Bitcoin saw a modest 5% uptick on Tuesday, a glimmer of hope after enduring its worst week since the collapse of Sam Bankman-Fried’s FTX exchange in November 2022.
The world’s largest cryptocurrency plummeted 20% over the past week, reaching its lowest levels early Monday.
The broader financial market correction amplified this decline, with Bitcoin briefly dipping below $50,000—a nadir not seen since February. Over the past seven days, it shed more than $13,000 in value.
Ether (ETH-USD), the second-largest cryptocurrency, fared even worse, dropping 27% in the same period and experiencing its largest single-day decline since late 2021.
This crypto downturn came on the heels of renewed optimism among business investors.

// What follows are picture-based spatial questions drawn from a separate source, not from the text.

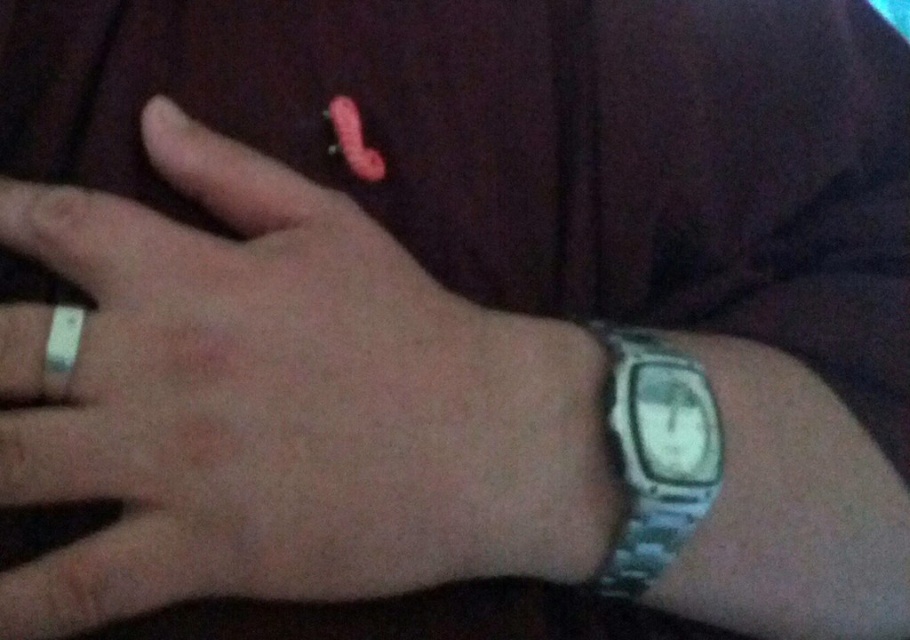
You are a photographer adjusting your camera settings to capture a closeup of the metallic watch at right. The camera lens is currently 12 inches away from the watch. Should you move the camera closer or farther away to ensure the watch fills the frame appropriately?

The metallic watch at right is 12.33 inches from the viewer. Since the camera lens is currently at 12 inches, you should move the camera slightly farther away to match the 12.33 inches distance for proper framing.

You are an interior designer working on a project that requires precise measurements. You need to place a decorative item exactly at the center of the image. The metallic watch at right is positioned at coordinates 0.634 on the x and 0.316 on the y. Is the watch centrally located in the image?

The metallic watch at right is located at point (x=287, y=404). Since the center of the image would be at coordinates (x=455, y=320), the watch is not centrally located as its x and y coordinates are both higher than 0.5.

You are a jeweler examining a customer who has two watches on their right wrist. The watches are labeled as the metallic watch at right and the metallic silver watch at right. Which one is positioned to the left?

The metallic watch at right is positioned to the left of the metallic silver watch at right.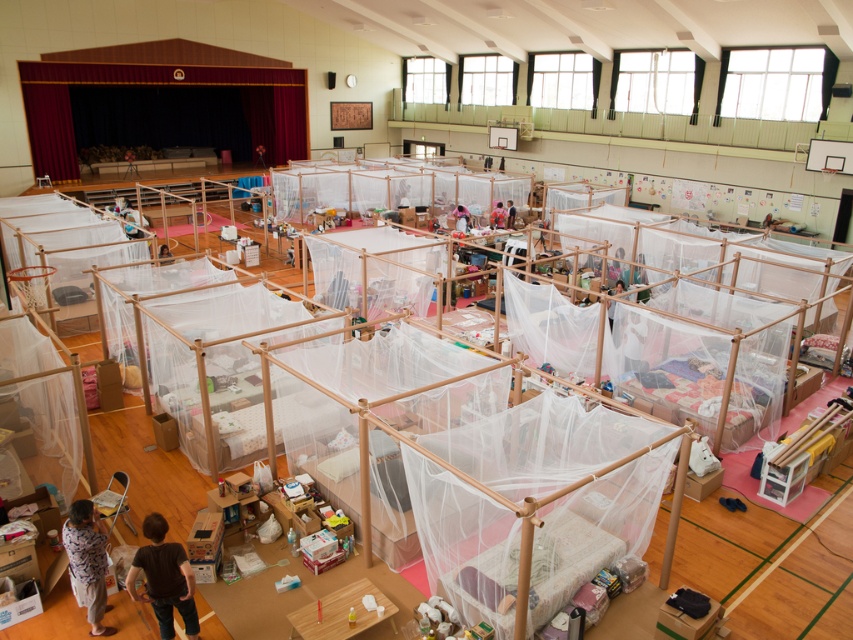
Question: Is white mesh canopy bed at center behind brown fabric child at lower left?

Choices:
 (A) no
 (B) yes

Answer: (B)

Question: Can you confirm if brown fabric child at lower left is positioned below light blue fabric shirt at lower left?

Choices:
 (A) yes
 (B) no

Answer: (A)

Question: Which point is closer to the camera taking this photo?

Choices:
 (A) (165, 624)
 (B) (440, 200)
 (C) (96, 627)

Answer: (A)

Question: Is white mesh canopy bed at center to the left of light blue fabric shirt at lower left from the viewer's perspective?

Choices:
 (A) yes
 (B) no

Answer: (B)

Question: Estimate the real-world distances between objects in this image. Which object is farther from the brown fabric child at lower left?

Choices:
 (A) white mesh canopy bed at center
 (B) light blue fabric shirt at lower left

Answer: (A)

Question: Which object is farther from the camera taking this photo?

Choices:
 (A) light blue fabric shirt at lower left
 (B) brown fabric child at lower left

Answer: (A)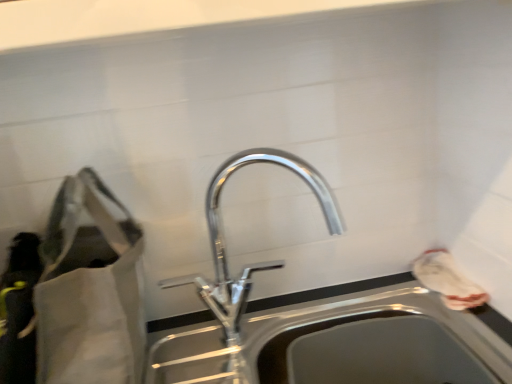
Question: From the image's perspective, is matte gray bag at left, positioned as the 2th bag in right-to-left order, beneath stainless steel sink at center?

Choices:
 (A) no
 (B) yes

Answer: (A)

Question: Considering the relative positions of matte gray bag at left, positioned as the first bag in left-to-right order, and stainless steel sink at center in the image provided, is matte gray bag at left, positioned as the first bag in left-to-right order, in front of stainless steel sink at center?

Just two weeks ago, Bitcoin was nearing its all-time high of $74,000, set in March. The excitement was partly fueled by former President Donald Trump’s scheduled appearance at a Bitcoin conference in Nashville, which many saw as a potential sign of a more favorable regulatory environment from Washington, D.C., in the near future.
Adding to the bullish sentiment, the Securities and Exchange Commission had recently approved new exchange-traded funds (ETFs) for major money managers to hold ether. This development was seen as Wall Street’s growing embrace of cryptocurrencies, potentially making ether a fixture in 401(k)s, IRAs, and pension plans, thus paving the way for more mainstream acceptance.
Despite the recent setbacks, these developments underscore the dynamic nature of the cryptocurrency market, where regulatory signals and institutional adoption continue to play pivotal roles.